Job item: Only the pictures should be dropped; every line of the data must come back exactly as written.

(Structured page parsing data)
-.-.-
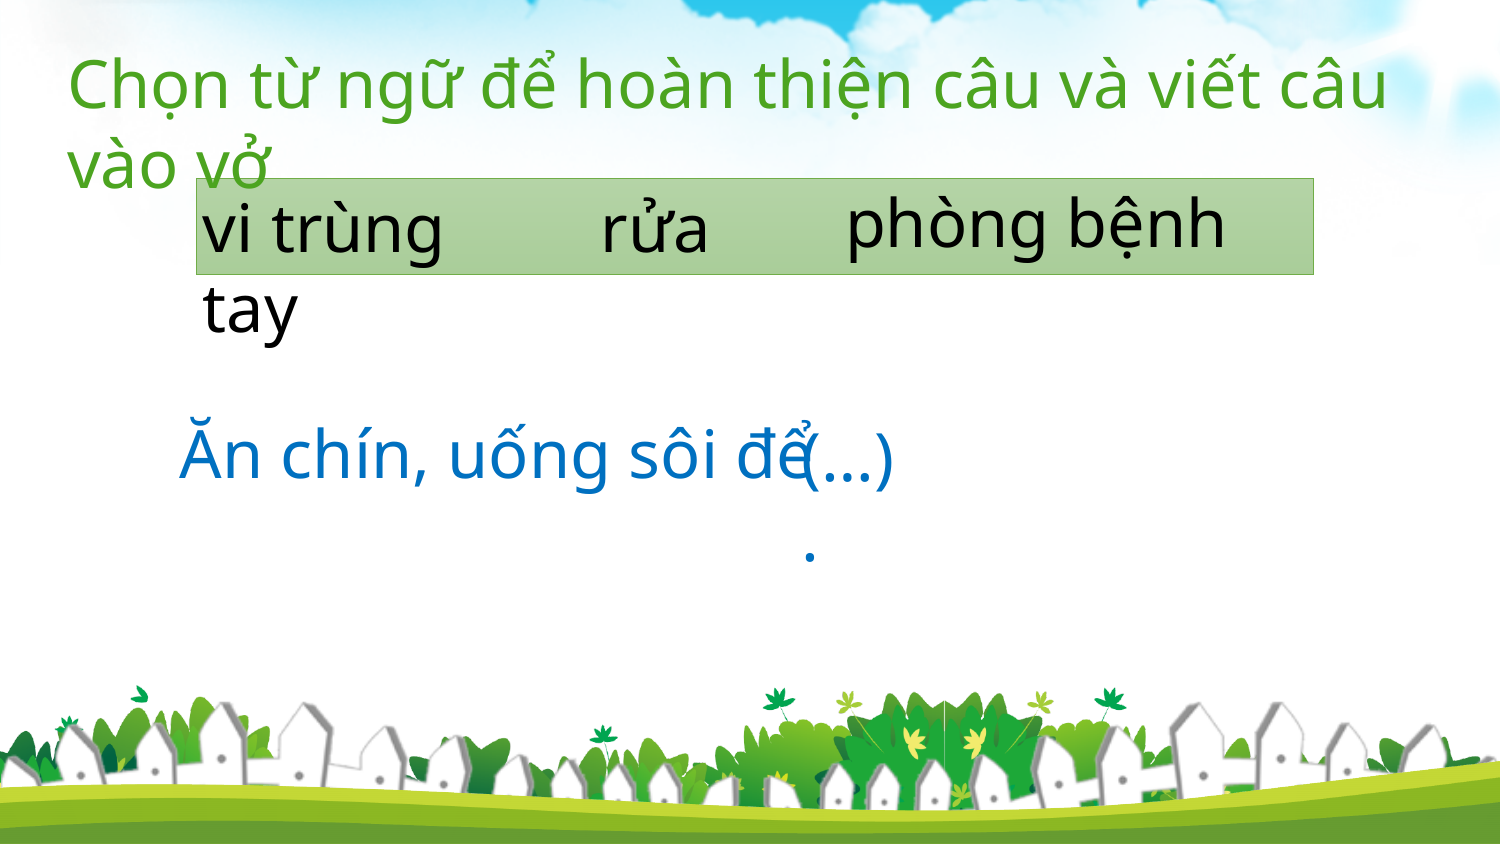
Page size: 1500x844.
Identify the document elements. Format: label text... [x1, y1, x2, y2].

text_box [802, 209, 1314, 275]
text_box phòng bệnh [830, 173, 1269, 269]
picture [0, 654, 1500, 844]
text_box Ăn chín, uống sôi để [164, 404, 1500, 500]
picture [0, 0, 1500, 400]
text_box Chọn từ ngữ để hoàn thiện câu và viết câu vào vở [52, 34, 1448, 209]
text_box vi trùng rửa tay [187, 178, 802, 353]
text_box (…) . [787, 406, 936, 582]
-.-.-
Your response:
Page size: 1500x844.
Identify the document elements. Format: label text... [x1, y1, x2, y2].

text_box [802, 209, 1314, 275]
text_box phòng bệnh [830, 173, 1269, 269]
picture [0, 654, 1500, 844]
text_box Ăn chín, uống sôi để [164, 404, 1500, 500]
picture [0, 0, 1500, 400]
text_box Chọn từ ngữ để hoàn thiện câu và viết câu vào vở [52, 34, 1448, 209]
text_box vi trùng rửa tay [187, 178, 802, 353]
text_box (…) . [787, 406, 936, 582]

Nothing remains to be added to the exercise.